Scaffolding Children's Learning

Scaffolding Children's Learning

 By Christina Agelakis

When your family enrols at Little Village, we ask you to fill out a profile for your child that in part includes their routines, activities and their and interests. This helps us get to know your child better. You might be thinking ‘This is great, but their interests change from one day to the next!’ We agree, that’s why this is just the starting point of our relationship. We use this information to make your child feel safe and gain a sense of belonging with us.
One of the best ways we can understand your child’s knowledge, interests, ideas, and abilities is to watch them as they play.
How does your child learn best? What are they capable of? Are they hands-on? Are they apprehensive? Are they happier on their own? Do they test their own theories? Do they just want to find out how things work? Do they ask 100 questions? Do they need guidance? Do they tinker? Do they crave outside time?

Group 2

As Educators, we must understand children on an individual level, as well as how they interact as a group. The way we do this is through observation.
The Early Years Learning Framework requires Educators to facilitate and extend each child’s learning and development through responsive teaching and scaffolding.
Scaffolding is a relatively odd word to hear in relation to children, right? When we think of scaffolding, we think of a temporary framework to support construction. In Early childhood education, scaffolding works almost the same way to build on neural pathways, knowledge, interests, and skills.

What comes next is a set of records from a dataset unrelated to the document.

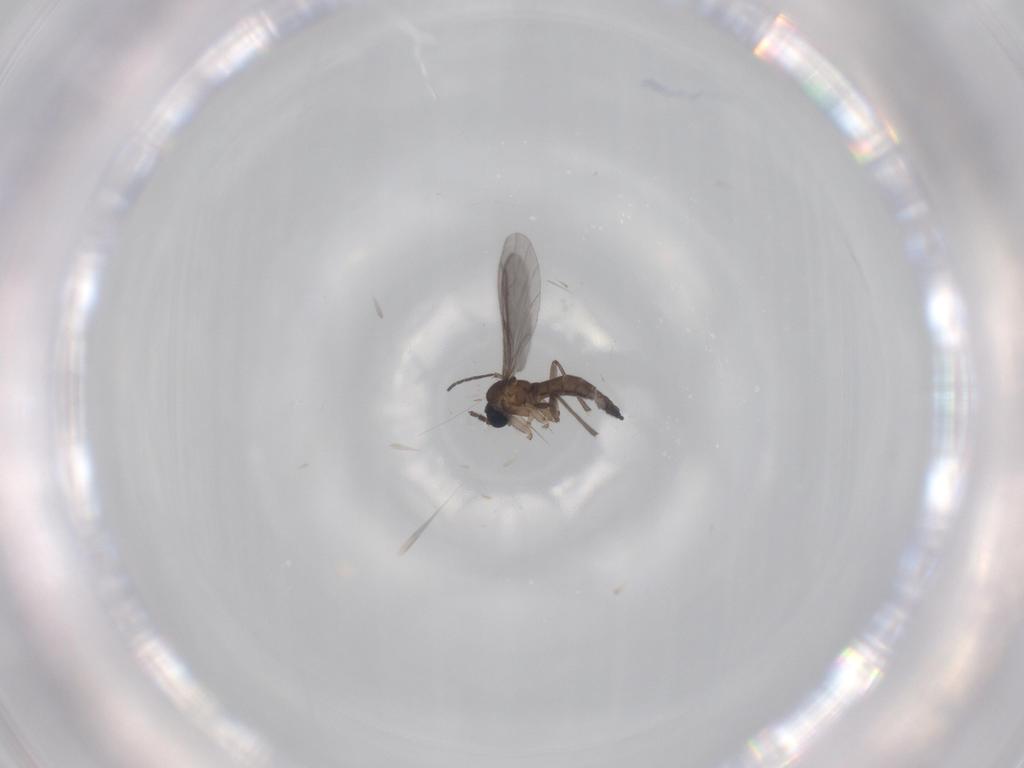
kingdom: Animalia
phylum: Arthropoda
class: Insecta
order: Diptera
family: Sciaridae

Educators respond to children’s ideas and play by asking open-ended questions, offering what they know about the subject, and working together with the child to achieve a greater understanding of the world they live in. This will happen on the spot, and Educators will then use this as a basis for further intentional teaching.
Please note our Educators will assess whether they need to interject, or if the child will benefit more by just ‘being’ in the moment.

Group 3

This can happen at any age for any child.
A 6-month-old might be fascinated by the birds flying past their window.

An Educator will take lunchtime outside to make the mealtime more enjoyable, calm, and relaxed.

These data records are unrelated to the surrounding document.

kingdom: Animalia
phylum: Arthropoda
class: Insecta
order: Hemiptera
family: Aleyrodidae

A 12-month-old might be interested in crunching leaves.

An Educator will provide a sensory extension to meet the sensory feedback the child seeks.

A 2-year-old might make cups of tea in the sandpit

An Educator will provide a home corner set up to further their interest in role-playing.

A 3-year-old might start a painting and end up painting off the piece of paper

An Educator will remove the paper and let the child explore their ideas through creative freedom.

A 4-year-old might tell you about their trip to Australia Zoo with their family

An Educator can prepare their learning environment with a Zoo provocation, story, and role play so they can make meaning from what they have seen in the wider community.

A 5-year-old might tell you they feel angry because they couldn’t bring their new toy into Kindy.

An Educator can explore emotions through books and stories which involve characters with similar traits to the 5-year-old.

Scaffolding 4

 We continue to build our knowledge of your children throughout the year and highly value your input into our program. You can do this by sharing what your child is interested in, what adventures you get up to on the weekend, or just everyday life. We are always interested to learn about your culture, your family dynamics, and what you value in this beautiful life.

We find the learning opportunities every day at Little Village and we hope to encourage you to scaffold these moments at home too by:

• Observing
• Join in in a child’s play as a partner while still allowing the child to lead.
• Ask open-ended questions such as “Tell me about what you have made” or “What do you think this is for?”
• Introduce materials or props.
• Offer encouragement in verbal and non-verbal ways.
• Model for children by playing and showing deep engagement

 group 1

“Careful and intentional observing enables teachers to sensitively individualize their scaffolding to meet each infant’s needs.”